Every record must be given again word for word; no picture belongs in the copy.

START RECORDS TO USE

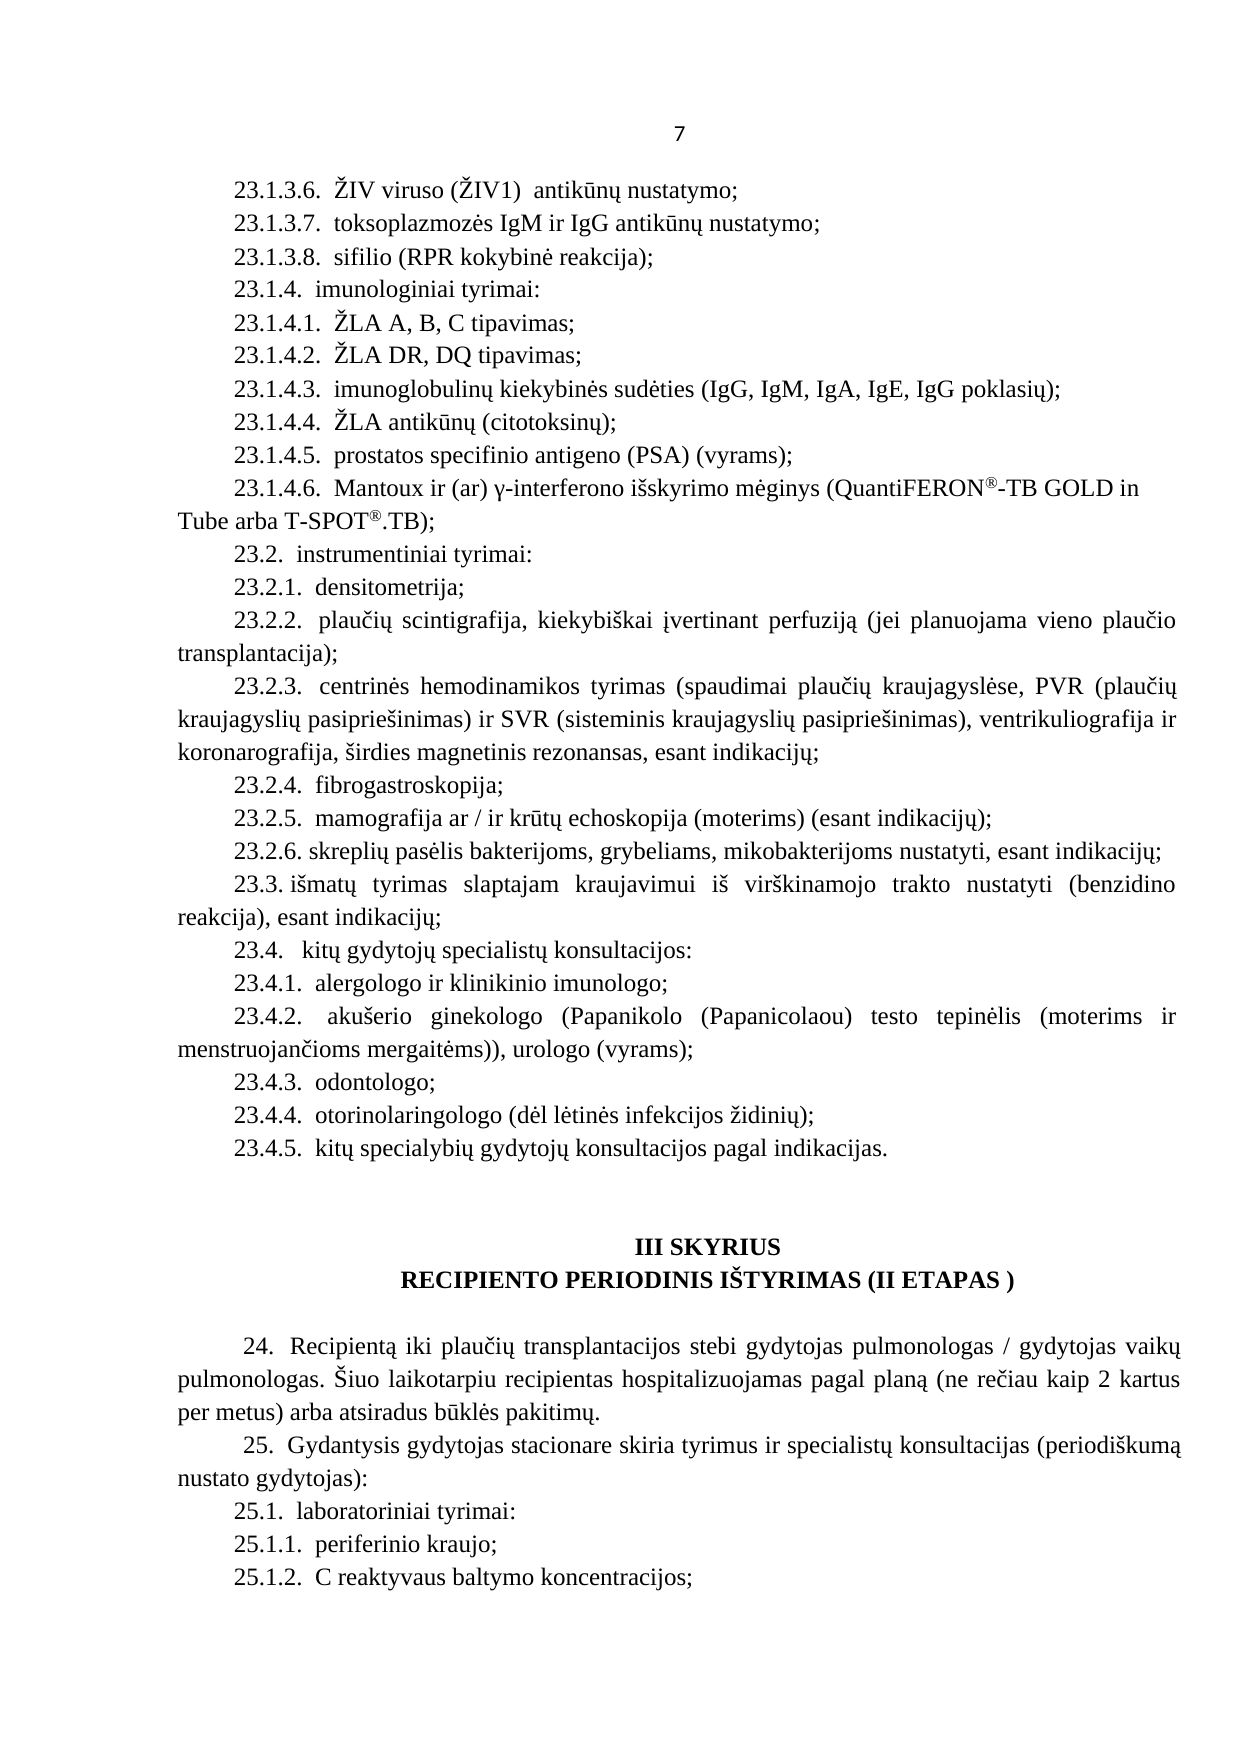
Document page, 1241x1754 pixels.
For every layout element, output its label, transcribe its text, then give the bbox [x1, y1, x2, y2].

text 23.1.4.4. ŽLA antikūnų (citotoksinų); [177, 407, 1177, 435]
text 23.1.3.6. ŽIV viruso (ŽIV1) antikūnų nustatymo; [177, 176, 1177, 204]
text 25.1.1. periferinio kraujo; [177, 1529, 1177, 1558]
text 23.1.4.3. imunoglobulinų kiekybinės sudėties (IgG, IgM, IgA, IgE, IgG poklasių); [177, 374, 1177, 402]
text 23.2.6. skreplių pasėlis bakterijoms, grybeliams, mikobakterijoms nustatyti, esant indikacijų; [233, 836, 1177, 865]
text 23.4.1. alergologo ir klinikinio imunologo; [177, 968, 1177, 997]
text 23.4.2. akušerio ginekologo (Papanikolo (Papanicolaou) testo tepinėlis (moterims ir menstruojančioms mergaitėms)), urologo (vyrams); [177, 1001, 1177, 1063]
text 23.4.3. odontologo; [177, 1067, 1177, 1096]
text 23.2.2. plaučių scintigrafija, kiekybiškai įvertinant perfuziją (jei planuojama vieno plaučio transplantacija); [177, 605, 1177, 667]
text III SKYRIUS [177, 1232, 1182, 1261]
text 23.2.5. mamografija ar / ir krūtų echoskopija (moterims) (esant indikacijų); [177, 803, 1177, 832]
text 23.2.3. centrinės hemodinamikos tyrimas (spaudimai plaučių kraujagyslėse, PVR (plaučių kraujagyslių pasipriešinimas) ir SVR (sisteminis kraujagyslių pasipriešinimas), ventrikuliografija ir koronarografija, širdies magnetinis rezonansas, esant indikacijų; [177, 671, 1177, 766]
text 23.1.3.8. sifilio (RPR kokybinė reakcija); [177, 242, 1177, 270]
text 25.1. laboratoriniai tyrimai: [177, 1496, 1177, 1525]
text 23.3. išmatų tyrimas slaptajam kraujavimui iš virškinamojo trakto nustatyti (benzidino reakcija), esant indikacijų; [177, 869, 1177, 931]
text 25.1.2. C reaktyvaus baltymo koncentracijos; [177, 1562, 1177, 1591]
text 24. Recipientą iki plaučių transplantacijos stebi gydytojas pulmonologas / gydytojas vaikų pulmonologas. Šiuo laikotarpiu recipientas hospitalizuojamas pagal planą (ne rečiau kaip 2 kartus per metus) arba atsiradus būklės pakitimų. [177, 1331, 1182, 1426]
text 23.2.1. densitometrija; [177, 572, 1177, 601]
text 23.2. instrumentiniai tyrimai: [177, 539, 1177, 567]
text 23.2.4. fibrogastroskopija; [177, 770, 1177, 799]
text 23.4.5. kitų specialybių gydytojų konsultacijos pagal indikacijas. [177, 1133, 1177, 1162]
text RECIPIENTO PERIODINIS IŠTYRIMAS (II ETAPAS ) [177, 1265, 1182, 1294]
text 23.1.3.7. toksoplazmozės IgM ir IgG antikūnų nustatymo; [177, 208, 1177, 237]
text 23.4.4. otorinolaringologo (dėl lėtinės infekcijos židinių); [177, 1100, 1177, 1129]
text 25. Gydantysis gydytojas stacionare skiria tyrimus ir specialistų konsultacijas (periodiškumą nustato gydytojas): [177, 1430, 1182, 1492]
text 23.1.4.6. Mantoux ir (ar) γ-interferono išskyrimo mėginys (QuantiFERON®-TB GOLD in Tube arba T-SPOT®.TB); [177, 473, 1177, 534]
text 23.1.4.1. ŽLA A, B, C tipavimas; [177, 308, 1177, 336]
text 23.4. kitų gydytojų specialistų konsultacijos: [177, 935, 1177, 964]
text 23.1.4. imunologiniai tyrimai: [177, 274, 1177, 303]
text 23.1.4.5. prostatos specifinio antigeno (PSA) (vyrams); [177, 440, 1177, 468]
text 23.1.4.2. ŽLA DR, DQ tipavimas; [177, 341, 1177, 369]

END RECORDS TO USE

**EXERCISE OUTPUT**.
Document page, 1241x1754 pixels.
For every layout element, output its label, transcribe its text, then give the bbox [x1, y1, x2, y2].

text 23.1.4.4. ŽLA antikūnų (citotoksinų); [177, 407, 1177, 435]
text 23.1.3.6. ŽIV viruso (ŽIV1) antikūnų nustatymo; [177, 176, 1177, 204]
text 25.1.1. periferinio kraujo; [177, 1529, 1177, 1558]
text 23.1.4.3. imunoglobulinų kiekybinės sudėties (IgG, IgM, IgA, IgE, IgG poklasių); [177, 374, 1177, 402]
text 23.2.6. skreplių pasėlis bakterijoms, grybeliams, mikobakterijoms nustatyti, esant indikacijų; [233, 836, 1177, 865]
text 23.4.1. alergologo ir klinikinio imunologo; [177, 968, 1177, 997]
text 23.4.2. akušerio ginekologo (Papanikolo (Papanicolaou) testo tepinėlis (moterims ir menstruojančioms mergaitėms)), urologo (vyrams); [177, 1001, 1177, 1063]
text 23.4.3. odontologo; [177, 1067, 1177, 1096]
text 23.2.2. plaučių scintigrafija, kiekybiškai įvertinant perfuziją (jei planuojama vieno plaučio transplantacija); [177, 605, 1177, 667]
text III SKYRIUS [177, 1232, 1182, 1261]
text 23.2.5. mamografija ar / ir krūtų echoskopija (moterims) (esant indikacijų); [177, 803, 1177, 832]
text 23.2.3. centrinės hemodinamikos tyrimas (spaudimai plaučių kraujagyslėse, PVR (plaučių kraujagyslių pasipriešinimas) ir SVR (sisteminis kraujagyslių pasipriešinimas), ventrikuliografija ir koronarografija, širdies magnetinis rezonansas, esant indikacijų; [177, 671, 1177, 766]
text 23.1.3.8. sifilio (RPR kokybinė reakcija); [177, 242, 1177, 270]
text 25.1. laboratoriniai tyrimai: [177, 1496, 1177, 1525]
text 23.3. išmatų tyrimas slaptajam kraujavimui iš virškinamojo trakto nustatyti (benzidino reakcija), esant indikacijų; [177, 869, 1177, 931]
text 25.1.2. C reaktyvaus baltymo koncentracijos; [177, 1562, 1177, 1591]
text 24. Recipientą iki plaučių transplantacijos stebi gydytojas pulmonologas / gydytojas vaikų pulmonologas. Šiuo laikotarpiu recipientas hospitalizuojamas pagal planą (ne rečiau kaip 2 kartus per metus) arba atsiradus būklės pakitimų. [177, 1331, 1182, 1426]
text 23.2.1. densitometrija; [177, 572, 1177, 601]
text 23.2. instrumentiniai tyrimai: [177, 539, 1177, 567]
text 23.2.4. fibrogastroskopija; [177, 770, 1177, 799]
text 23.4.5. kitų specialybių gydytojų konsultacijos pagal indikacijas. [177, 1133, 1177, 1162]
text RECIPIENTO PERIODINIS IŠTYRIMAS (II ETAPAS ) [177, 1265, 1182, 1294]
text 23.1.3.7. toksoplazmozės IgM ir IgG antikūnų nustatymo; [177, 208, 1177, 237]
text 23.4.4. otorinolaringologo (dėl lėtinės infekcijos židinių); [177, 1100, 1177, 1129]
text 25. Gydantysis gydytojas stacionare skiria tyrimus ir specialistų konsultacijas (periodiškumą nustato gydytojas): [177, 1430, 1182, 1492]
text 23.1.4.6. Mantoux ir (ar) γ-interferono išskyrimo mėginys (QuantiFERON®-TB GOLD in Tube arba T-SPOT®.TB); [177, 473, 1177, 534]
text 23.1.4.1. ŽLA A, B, C tipavimas; [177, 308, 1177, 336]
text 23.4. kitų gydytojų specialistų konsultacijos: [177, 935, 1177, 964]
text 23.1.4. imunologiniai tyrimai: [177, 274, 1177, 303]
text 23.1.4.5. prostatos specifinio antigeno (PSA) (vyrams); [177, 440, 1177, 468]
text 23.1.4.2. ŽLA DR, DQ tipavimas; [177, 341, 1177, 369]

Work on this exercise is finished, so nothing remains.